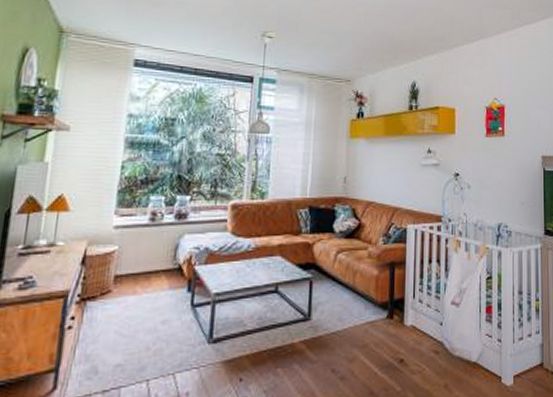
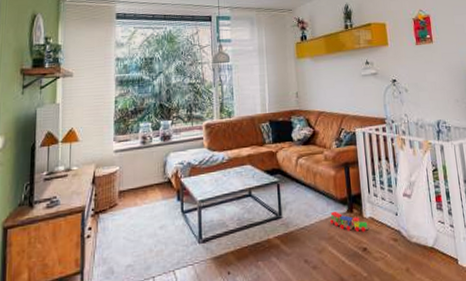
toy train: none [365,315,408,342] -> present [329,211,368,232]

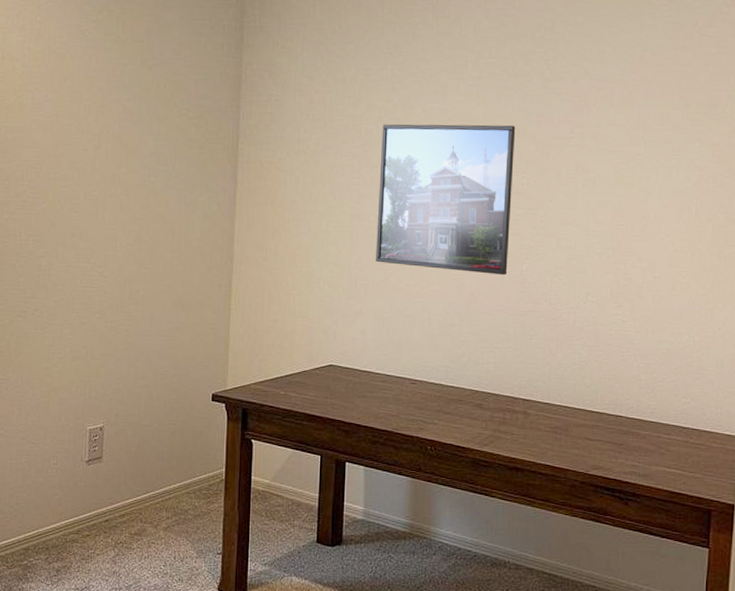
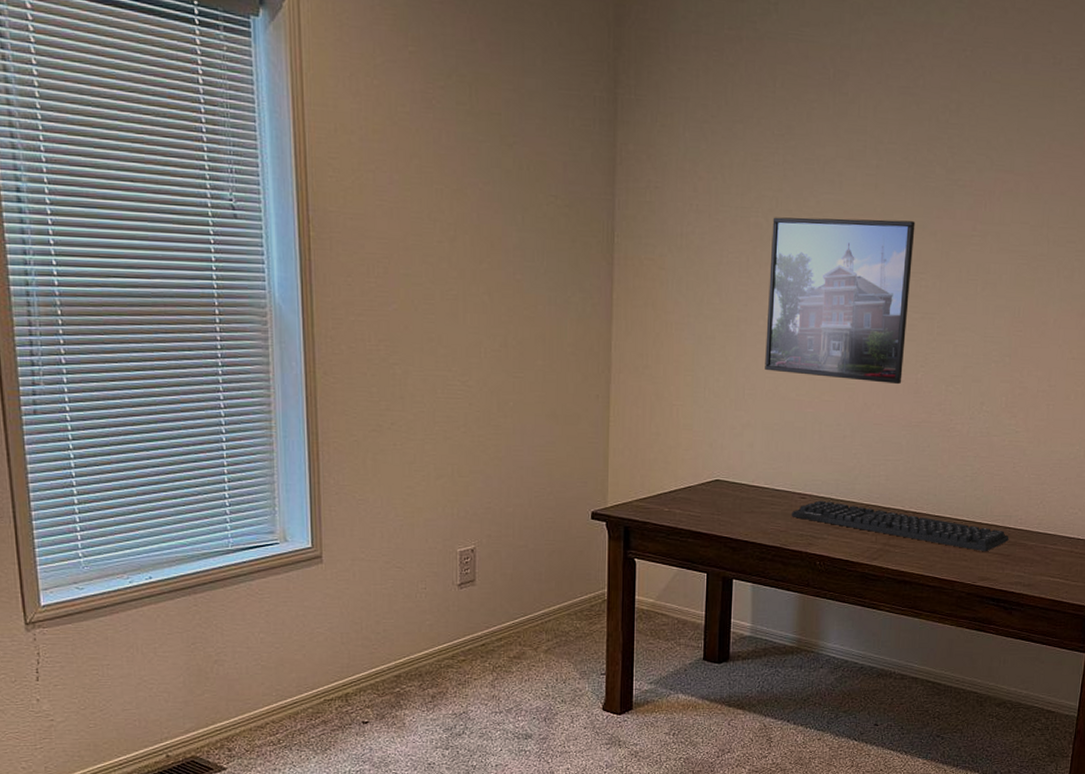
keyboard: none [402,386,621,441] -> present [791,500,1009,552]

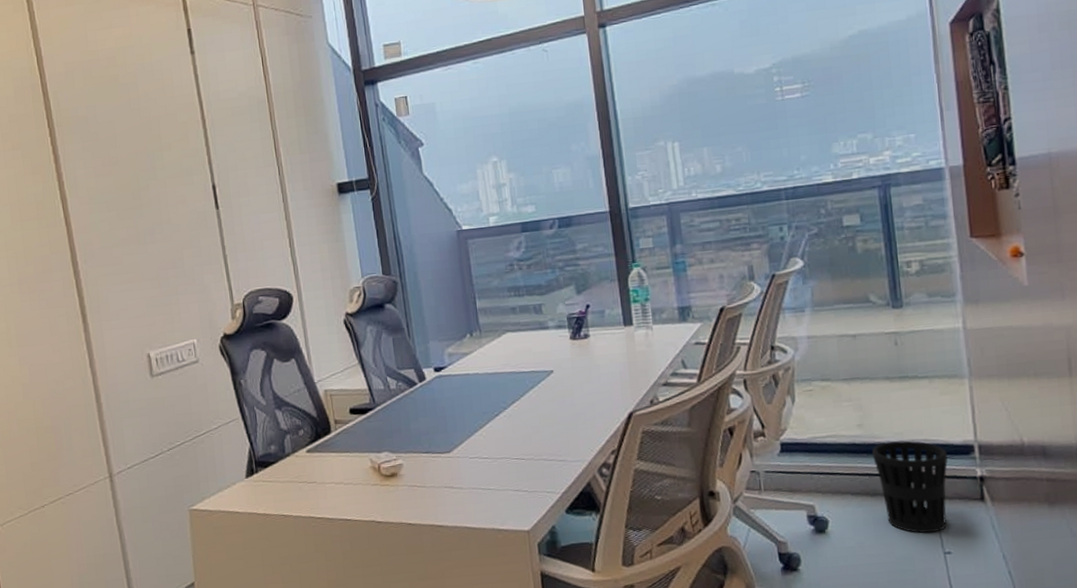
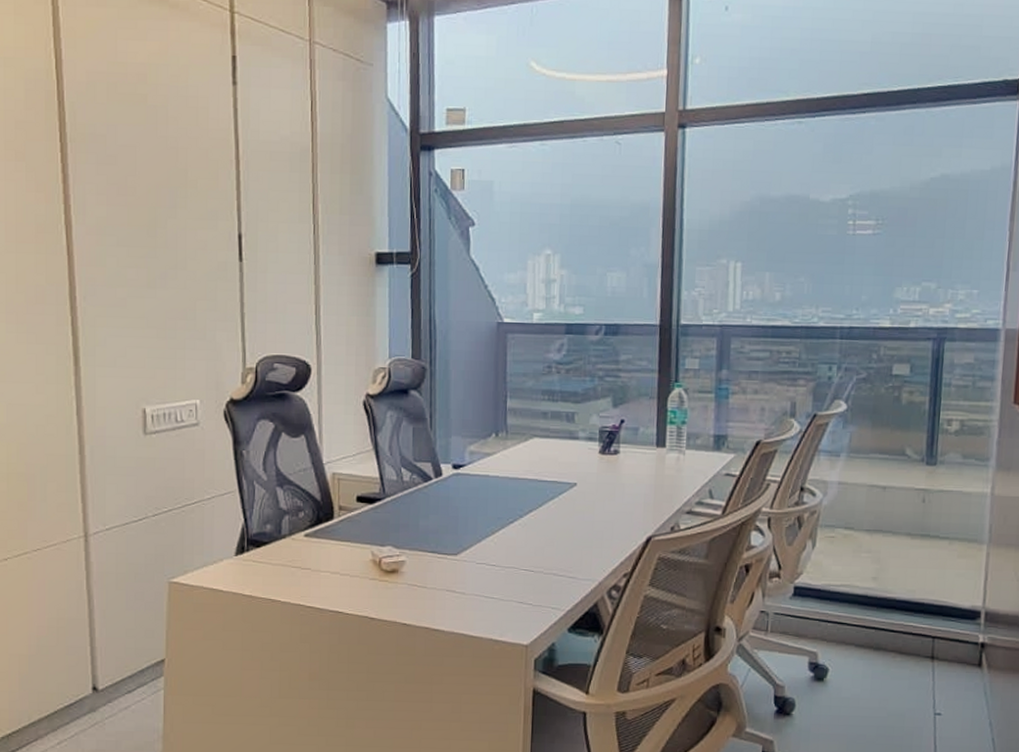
wastebasket: present [871,440,948,534] -> none [881,598,954,693]

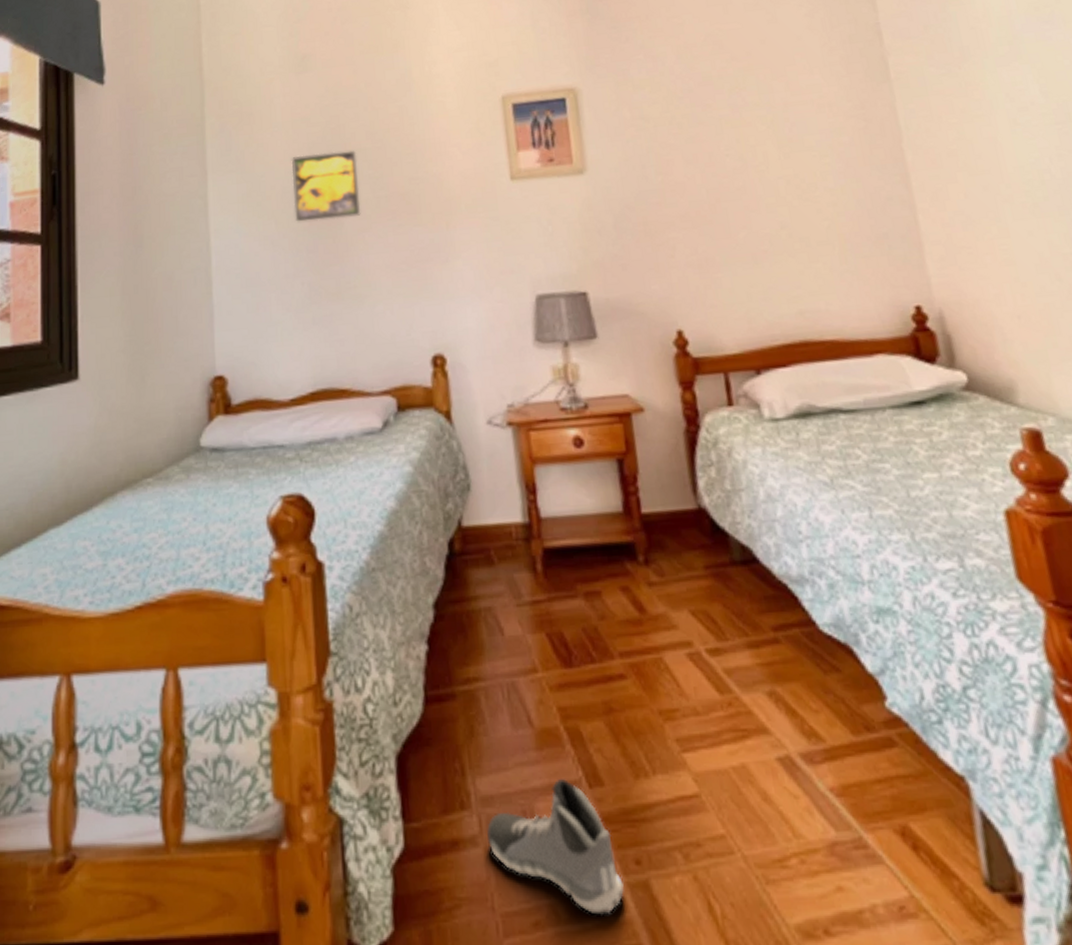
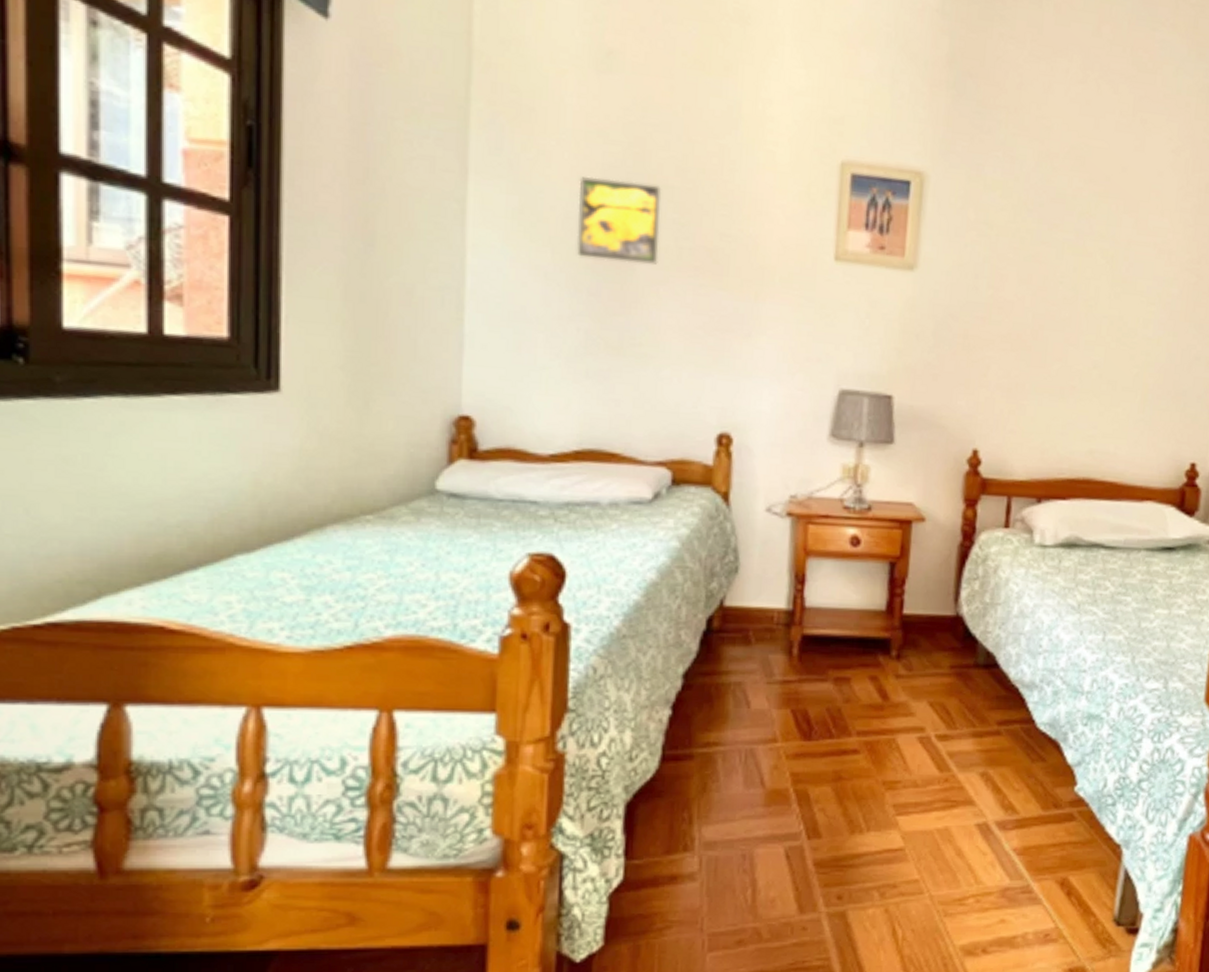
sneaker: present [487,779,624,917] -> none [706,831,823,937]

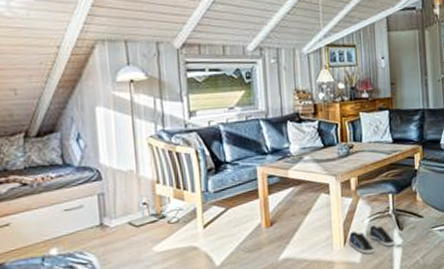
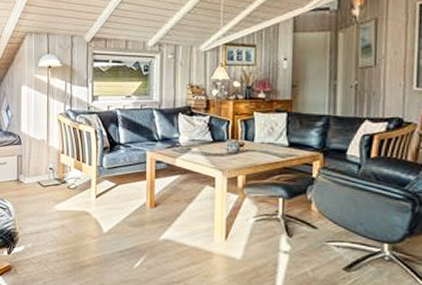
shoe: present [348,225,395,254] -> none [230,226,281,253]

> [WRITTEN TASK]: When you come to the line containing "sneaker: present [487,779,624,917]" in the records above, repeat that line and all lines after it exactly, but not the pictures.

> [TASK RESPONSE]:
sneaker: present [487,779,624,917] -> none [706,831,823,937]

shoe: present [348,225,395,254] -> none [230,226,281,253]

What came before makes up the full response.